Repair of the Basslink cable linking Tasmania across the Bass strait to mainland Australia has been delayed, and it may not now be available until early May.
Repair of the Basslink cable linking Tasmania across the Bass strait to mainland Australia has been delayed, and it may not now be available until early May, according to revised estimates from the operator. On 21 December last the 500 MW interconnector was disconnected owing to a line fault. The fault was found in due course to be located 98 km off the Tasmanian coast. Basslink originally announced the cable would be repaired and returned to service by 19 March, but in the light of the difficulty of the repair the cable is unlikely to be back in use before early May.
The power and communications cable had been used to import 30% of the island’s electricity from coal-fired power in Australia, with hydroelectric power going the other way.
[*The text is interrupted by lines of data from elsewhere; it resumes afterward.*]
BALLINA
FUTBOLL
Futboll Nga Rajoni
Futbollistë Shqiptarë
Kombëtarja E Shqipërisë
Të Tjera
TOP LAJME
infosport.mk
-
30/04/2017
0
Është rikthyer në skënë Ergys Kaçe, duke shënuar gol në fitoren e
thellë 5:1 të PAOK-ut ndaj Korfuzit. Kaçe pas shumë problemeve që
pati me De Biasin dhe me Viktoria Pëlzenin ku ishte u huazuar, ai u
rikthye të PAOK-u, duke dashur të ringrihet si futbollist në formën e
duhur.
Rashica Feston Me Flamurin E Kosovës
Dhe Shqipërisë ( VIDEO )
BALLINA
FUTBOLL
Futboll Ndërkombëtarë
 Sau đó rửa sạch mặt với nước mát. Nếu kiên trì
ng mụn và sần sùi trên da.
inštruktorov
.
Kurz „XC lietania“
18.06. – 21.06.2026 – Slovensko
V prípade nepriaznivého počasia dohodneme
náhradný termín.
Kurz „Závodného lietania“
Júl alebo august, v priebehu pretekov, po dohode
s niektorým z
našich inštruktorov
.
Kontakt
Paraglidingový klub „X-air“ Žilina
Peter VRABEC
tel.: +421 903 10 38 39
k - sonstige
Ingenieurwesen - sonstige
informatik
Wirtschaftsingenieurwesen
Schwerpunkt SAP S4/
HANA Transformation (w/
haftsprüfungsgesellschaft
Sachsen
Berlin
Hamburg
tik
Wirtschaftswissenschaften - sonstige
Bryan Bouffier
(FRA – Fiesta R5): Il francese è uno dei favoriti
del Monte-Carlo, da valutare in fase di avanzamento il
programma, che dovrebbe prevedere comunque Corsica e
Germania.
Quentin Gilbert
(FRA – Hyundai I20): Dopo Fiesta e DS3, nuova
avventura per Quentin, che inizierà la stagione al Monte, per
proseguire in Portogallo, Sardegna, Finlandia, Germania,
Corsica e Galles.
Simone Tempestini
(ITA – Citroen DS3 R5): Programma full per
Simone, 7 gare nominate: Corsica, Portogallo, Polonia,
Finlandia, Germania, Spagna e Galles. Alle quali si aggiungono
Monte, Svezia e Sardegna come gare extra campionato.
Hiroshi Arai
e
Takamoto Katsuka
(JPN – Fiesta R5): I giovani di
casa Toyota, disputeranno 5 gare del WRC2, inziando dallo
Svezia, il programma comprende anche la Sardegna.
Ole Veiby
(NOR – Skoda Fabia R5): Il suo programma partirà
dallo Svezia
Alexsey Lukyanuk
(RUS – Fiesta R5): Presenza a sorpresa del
But the drought has severely diminished levels in Tasmania’s hydropower dams, leaving the government with no option but to boost supplies by reopening a gas-fired power plant and bringing in 200 diesel generators from the mainland.
Reservoir levels are continuing to fall, from 15.5% capacity in early March, and heading towards a record 14% low.
The government is also investigating whether dam levels have been driven down by Tasmania’s selling clean power to the mainland, with hydroelectric energy being exported right up until the Basslink cable breakage.
The Siemens/Prysmian built Basslink is an HVDC monopolar configuration with metallic return operating at a nominal voltage of 400 kV and a rated DC current of 1250 A. It consists of a 290 km long submarine power cable from Loy Yang substation in Victoria to Four Mile Bluff above George Town in Tasmania.
The nominal rating of the link is 500 MW continuous, in either direction, although it is capable of transmitting 630 MW between its substations for up to 4 hours.